What to work on: Using the listing that follows, filter out every line lacking the string "pataki" and return the rest.

Extracted information:
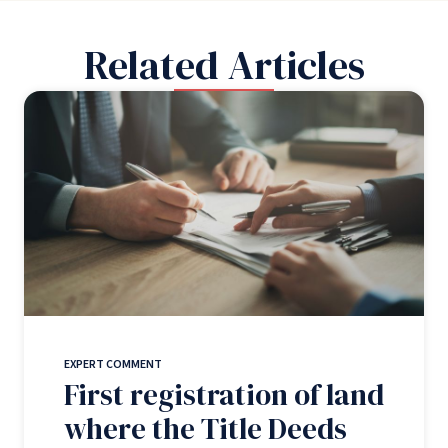
Related Articles
EXPERT COMMENT
First registration of land
where the Title Deeds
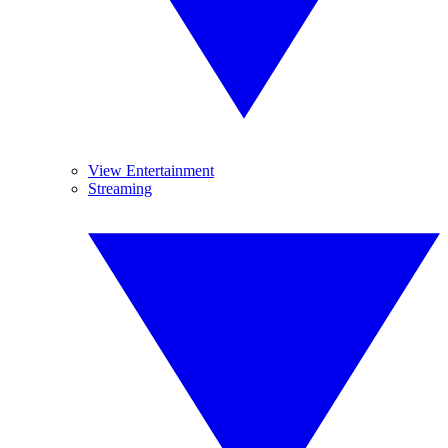
View Entertainment
Streaming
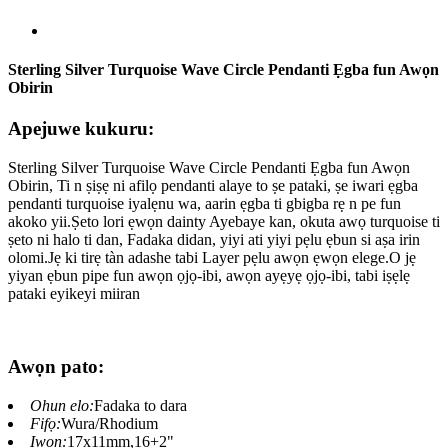
Sterling Silver Turquoise Wave Circle Pendanti Ẹgba fun Awọn
Obirin
Apejuwe kukuru:
Sterling Silver Turquoise Wave Circle Pendanti Ẹgba fun Awọn
Obirin, Ti n ṣiṣẹ ni afilọ pendanti alaye to ṣe pataki, ṣe iwari ẹgba
pendanti turquoise iyalẹnu wa, aarin ẹgba ti gbigba rẹ n pe fun
akoko yii.Ṣeto lori ẹwọn dainty Ayebaye kan, okuta awọ turquoise ti
ṣeto ni halo ti dan, Fadaka didan, yiyi ati yiyi pẹlu ẹbun si aṣa irin
olomi.Jẹ ki tirẹ tàn adashe tabi Layer pẹlu awọn ẹwọn elege.O jẹ
yiyan ẹbun pipe fun awọn ọjọ-ibi, awọn ayẹyẹ ọjọ-ibi, tabi iṣẹlẹ
pataki eyikeyi miiran
Awọn pato:
Ohun elo:
Fadaka to dara
Fifọ:
Wura/Rhodium
Iwọn:
17x11mm,16+2"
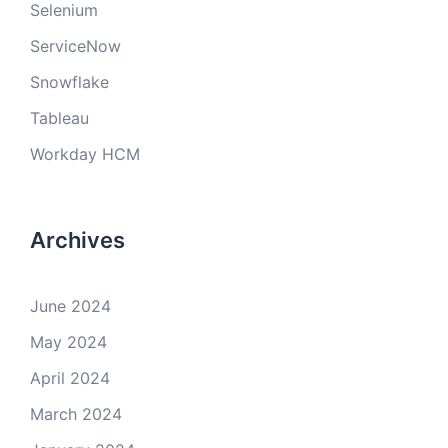
Selenium
ServiceNow
Snowflake
Tableau
Workday HCM
Archives
June 2024
May 2024
April 2024
March 2024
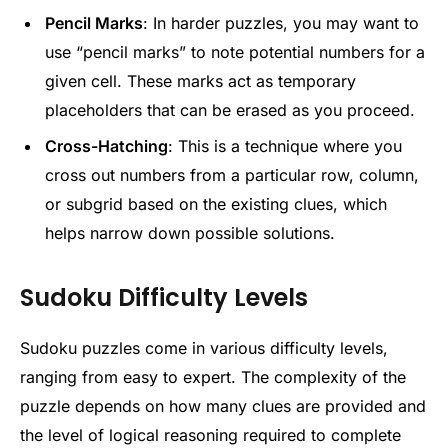
Pencil Marks
: In harder puzzles, you may want to
use “pencil marks” to note potential numbers for a
given cell. These marks act as temporary
placeholders that can be erased as you proceed.
Cross-Hatching
: This is a technique where you
cross out numbers from a particular row, column,
or subgrid based on the existing clues, which
helps narrow down possible solutions.
Sudoku Difficulty Levels
Sudoku puzzles come in various difficulty levels,
ranging from easy to expert. The complexity of the
puzzle depends on how many clues are provided and
the level of logical reasoning required to complete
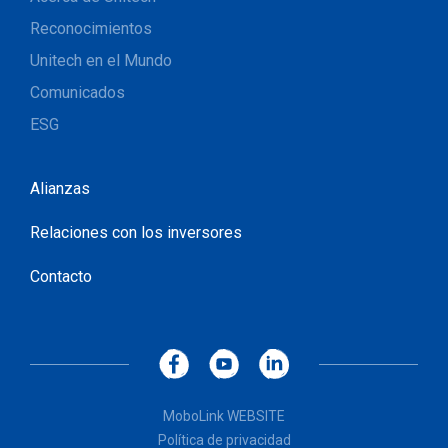
Reconocimientos
Unitech en el Mundo
Comunicados
ESG
Alianzas
Relaciones con los inversores
Contacto
MoboLink WEBSITE
Política de privacidad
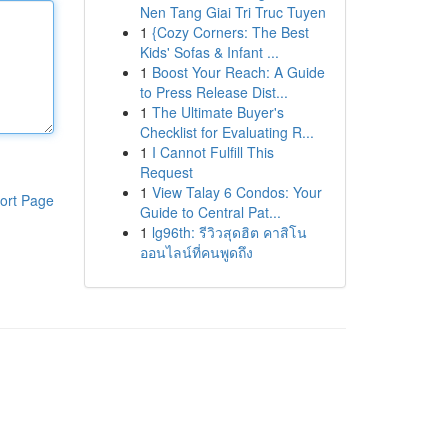
Nen Tang Giai Tri Truc Tuyen
1
{Cozy Corners: The Best
Kids' Sofas & Infant ...
1
Boost Your Reach: A Guide
to Press Release Dist...
1
The Ultimate Buyer's
Checklist for Evaluating R...
1
I Cannot Fulfill This
Request
1
View Talay 6 Condos: Your
ort Page
Guide to Central Pat...
1
lg96th: รีวิวสุดฮิต คาสิโน
ออนไลน์ที่คนพูดถึง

Response:
Obirin, Ti n ṣiṣẹ ni afilọ pendanti alaye to ṣe pataki, ṣe iwari ẹgba
pataki eyikeyi miiran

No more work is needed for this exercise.